Why am I doing this instead of the board?
Hey Brandon, I found the same exact things approaching the problem from a number of different angles then you did.
Here's what I found: https://www.dropbox.com/s/wogmfycyw0onlpf/Bellevue_School_Board_Letter_Feb_3_2023_p.pdf?dl=0
Or google drive link if dropbox doesn't work: https://drive.google.com/file/d/1HNHIJXSnyQ7FayXi-xlp08nw_bsu8hAw/view?usp=sharing
> Did they even try to disprove their hypothesis?
> Why am I doing this instead of the board?
Why are WE doing this, as it turns out.
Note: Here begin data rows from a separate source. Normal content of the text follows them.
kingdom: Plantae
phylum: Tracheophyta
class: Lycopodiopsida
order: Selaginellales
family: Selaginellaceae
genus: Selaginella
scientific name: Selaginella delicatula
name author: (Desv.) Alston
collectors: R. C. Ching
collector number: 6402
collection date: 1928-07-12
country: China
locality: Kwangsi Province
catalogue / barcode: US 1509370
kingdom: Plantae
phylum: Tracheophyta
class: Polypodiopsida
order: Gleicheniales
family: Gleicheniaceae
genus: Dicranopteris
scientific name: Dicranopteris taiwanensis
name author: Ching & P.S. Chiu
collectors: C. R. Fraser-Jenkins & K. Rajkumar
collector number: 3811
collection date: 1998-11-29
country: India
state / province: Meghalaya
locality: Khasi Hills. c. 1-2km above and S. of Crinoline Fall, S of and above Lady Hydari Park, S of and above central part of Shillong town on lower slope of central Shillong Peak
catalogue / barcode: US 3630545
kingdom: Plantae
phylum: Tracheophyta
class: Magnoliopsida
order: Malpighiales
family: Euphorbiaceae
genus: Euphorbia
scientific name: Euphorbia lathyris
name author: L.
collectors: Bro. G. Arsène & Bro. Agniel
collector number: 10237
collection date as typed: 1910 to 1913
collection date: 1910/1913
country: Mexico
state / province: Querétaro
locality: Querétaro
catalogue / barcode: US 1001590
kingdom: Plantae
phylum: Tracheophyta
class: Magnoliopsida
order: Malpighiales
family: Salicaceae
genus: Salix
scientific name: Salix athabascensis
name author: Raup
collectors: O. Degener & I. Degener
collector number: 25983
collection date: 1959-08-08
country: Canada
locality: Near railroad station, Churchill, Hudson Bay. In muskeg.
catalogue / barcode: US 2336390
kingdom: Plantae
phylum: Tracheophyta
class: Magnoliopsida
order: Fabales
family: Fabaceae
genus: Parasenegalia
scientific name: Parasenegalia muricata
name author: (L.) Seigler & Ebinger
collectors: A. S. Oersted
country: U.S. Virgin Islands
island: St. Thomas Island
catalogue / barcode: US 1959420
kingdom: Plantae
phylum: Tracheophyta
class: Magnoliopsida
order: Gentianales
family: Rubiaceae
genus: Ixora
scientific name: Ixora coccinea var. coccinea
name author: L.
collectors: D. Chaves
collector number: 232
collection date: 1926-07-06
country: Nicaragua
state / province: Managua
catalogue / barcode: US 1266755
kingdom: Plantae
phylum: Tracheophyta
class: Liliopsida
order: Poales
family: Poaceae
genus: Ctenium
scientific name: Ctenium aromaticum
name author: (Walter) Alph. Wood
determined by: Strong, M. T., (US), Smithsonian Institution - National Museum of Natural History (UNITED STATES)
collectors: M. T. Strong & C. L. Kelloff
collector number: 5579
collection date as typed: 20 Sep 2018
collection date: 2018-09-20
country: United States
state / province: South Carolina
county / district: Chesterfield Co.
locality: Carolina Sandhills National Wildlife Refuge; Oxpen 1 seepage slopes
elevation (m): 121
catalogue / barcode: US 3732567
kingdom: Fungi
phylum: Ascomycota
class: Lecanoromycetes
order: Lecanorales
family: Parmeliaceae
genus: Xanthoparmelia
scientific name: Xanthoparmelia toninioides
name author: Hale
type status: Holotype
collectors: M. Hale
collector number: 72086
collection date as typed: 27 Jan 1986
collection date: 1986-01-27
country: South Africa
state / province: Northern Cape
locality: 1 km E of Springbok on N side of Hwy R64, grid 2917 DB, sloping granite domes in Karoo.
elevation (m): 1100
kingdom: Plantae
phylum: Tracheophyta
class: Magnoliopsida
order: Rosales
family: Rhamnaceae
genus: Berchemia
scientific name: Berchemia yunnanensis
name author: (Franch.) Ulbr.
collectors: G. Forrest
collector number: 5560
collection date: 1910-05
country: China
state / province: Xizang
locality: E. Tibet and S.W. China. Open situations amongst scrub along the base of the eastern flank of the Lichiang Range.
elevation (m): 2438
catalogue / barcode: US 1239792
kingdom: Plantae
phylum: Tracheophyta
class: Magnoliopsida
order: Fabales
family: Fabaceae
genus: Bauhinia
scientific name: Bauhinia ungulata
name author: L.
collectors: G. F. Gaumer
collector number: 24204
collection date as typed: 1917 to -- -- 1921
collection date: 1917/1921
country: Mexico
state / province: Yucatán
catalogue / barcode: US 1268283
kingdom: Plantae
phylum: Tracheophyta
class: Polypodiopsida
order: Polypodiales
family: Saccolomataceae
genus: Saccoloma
I spent days gathering the data and sources for my letter. But the reason why is simple - Closing schools allows more BSD employees to keep their jobs and not have to fend off potential pay cuts, and solves "the problem" at least in the next year or two. A more realistic approach would look at cutting spending back while the state legislature wakes up to the problem and raises the local levy cap.
Thanks for the analysis! This makes a lot of sense. Enrollment is driven by many factors and house prices is just one signal that sums it all up. In reality, house prices going up (even if it is in this whole region or nationally) means that the economy is good. If the economy is good in all of the US, the economy (job market) is likely extremely good in Bellevue. This is because Bellevue/Silicon Valley etc are the source of growth for our economy. They will always be for the foreseable future. The tech sector attracts well educated people. Well educated parents tend to have kids that have high test scores. That pushes up the quality of the schools. People move here for the schools and non-tech parents want to send their kids here too. It's a virtuous cycle. This type of thing happens globally. When the economy is bad or something like covid hits, the effect reverses. But unless the US is going to shrink indefinitely, which I think is very unlikely, we will very soon get back on the growth trend.
The demographer from Colorado got too caught up with affordability. Affordability doesn't really matter if you just sold your small apartment in Beijing for a few million dollars or your tech co just went IPO and you're flush with cash. Only a very tiny percentage of rich Chinese people (globally) need to move here for house prices to skyrocket. A big motivation for Asian immigration to the US is to send their kids to school. I went to a high school where parents from Asia parachuted kids into our town. Bellevue enrollment forecast is so much more complicated and a lot of global factors need to be considered. If one is in Iowa, maybe it's as simple as birth rates and affordability driving migration, but not here.
All this is pretty obvious to people who already live here because you can see your neighboring houses being bought up by immigrants - all cash in many cases too! It's not so obvious to someone from Colorado.
Thanks for putting all this down on paper.